Comme l'a également relevé le Défenseur des droits, une partie des dommages constatés dans le cadre de cette réforme tient à la volonté de dématérialiser les procédures, sans aucune possibilité de secours par la voie du papier. Cette dématérialisation totale a d'abord été pensée pour faire des économies. La nécessité de la concevoir pour les usagers, y compris pour ceux qui ne sont pas à l'aise avec les nouvelles technologies, a été fortement sous-estimée.

Extrait de la décision du Défenseur des droits n° 2018-226
du 3 septembre 2018

« [...] Le Défenseur des droits :

Constate que la mise en oeuvre de la dématérialisation de la délivrance des titres réglementaires [...] a donné lieu à de nombreuses atteintes aux droits des usagers du service public.

Constate :

- de nombreux blocages informatiques ;

- une sous-évaluation du flux des demandes ;

- des difficultés mal prises en compte d'accès et de maîtrise d'internet pour une part importante de la population ;

- un manque d'information des publics concernés avant la généralisation du processus de dématérialisation ;

- un manque d'anticipation des besoins d'accompagnement du public ;

- une phase d'expérimentation manifestement insuffisante ;

- un manque d'expertise et de formation des nouveaux opérateurs ;

- un manque d'anticipation des situations complexes dans le domaine de l'immatriculation des véhicules ;

- un dispositif mis en place sans que toutes les procédures particulières relatives aux publics professionnels et vulnérables concernés n'aient été envisagées ;

- des défaillances de communication entre les préfectures, l'ANTS 4 ( * ) et les CERT ;

- des modes de communication avec les usagers insuffisants ;

- l'absence de phase transitoire et d'une voie alternative papier qui aurait permis d'identifier et de pallier progressivement l'ensemble des difficultés soulevées ;

- l'orientation des usagers vers des opérateurs privés payants disposant de vecteurs privilégiés par l'ANTS.

[...] »

Enfin, les réductions annoncées d'effectifs doivent être aussi relativisées, le recrutement de nombreux renforts ponctuels pour faire face à la crise ayant été nécessaire.

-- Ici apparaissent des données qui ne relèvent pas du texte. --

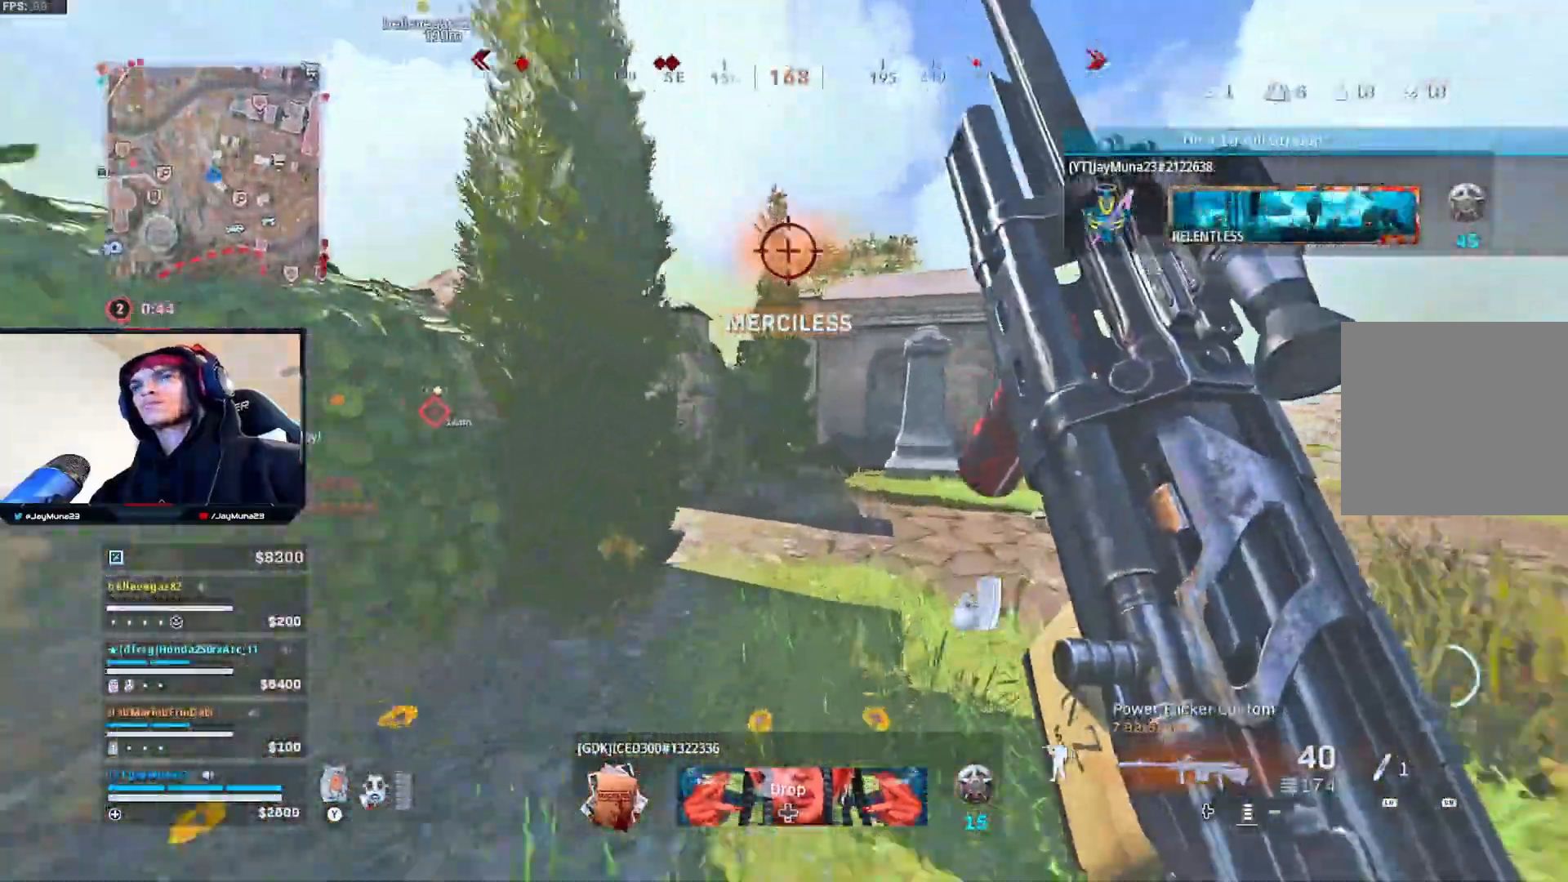
{"buttons": ["A", "L3"], "left_stick": "up", "right_stick": "center", "events": [[83, "R3", "down"], [133, "right_stick", "left"], [167, "R3", "up"], [300, "R3", "down"], [383, "R3", "up"], [433, "left_stick", "up"], [433, "right_stick", "center"], [467, "L3", "down"], [500, "A", "down"]]}
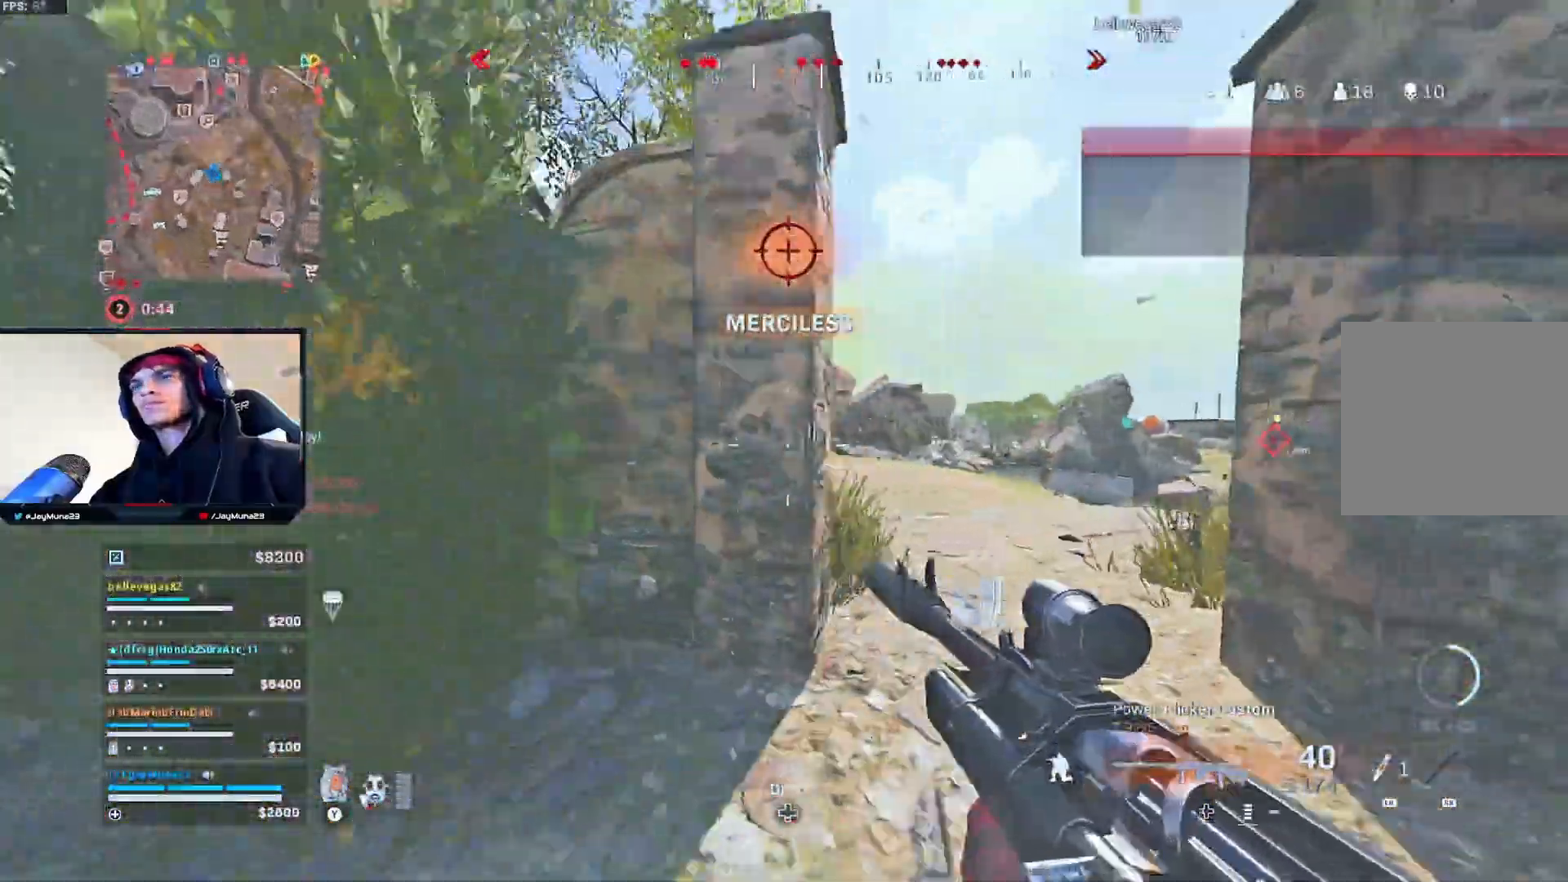
{"buttons": [], "left_stick": "up", "right_stick": "center", "events": [[67, "A", "up"], [83, "L3", "up"], [150, "L3", "down"], [300, "L3", "up"]]}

1. Des premiers mois catastrophiques pour la réforme de la délivrance des certificats d'immatriculation et des permis de conduire
a) L'accumulation de dysfonctionnements techniques...

La délivrance des certificats d'immatriculation a été la plus affectée par les dysfonctionnements de la fin de l'année 2017. Pour rappel, les professionnels habilités du secteur automobile traitent, depuis 2009, les opérations classiques lors de l'achat ou de la vente de véhicules neufs ou d'occasion, ce qui représente aujourd'hui près de 80 % des demandes de certificats d'immatriculation (4,6 millions d'opérations par an). Même si ce transfert n'est pas récent, il illustre la tendance de l'État à déléguer ses missions à des entités, privées ou publiques, qui répercutent le coût de ces nouvelles missions sur les usagers. Optimisation des dépenses budgétaires de l'État, pas de celles des usagers !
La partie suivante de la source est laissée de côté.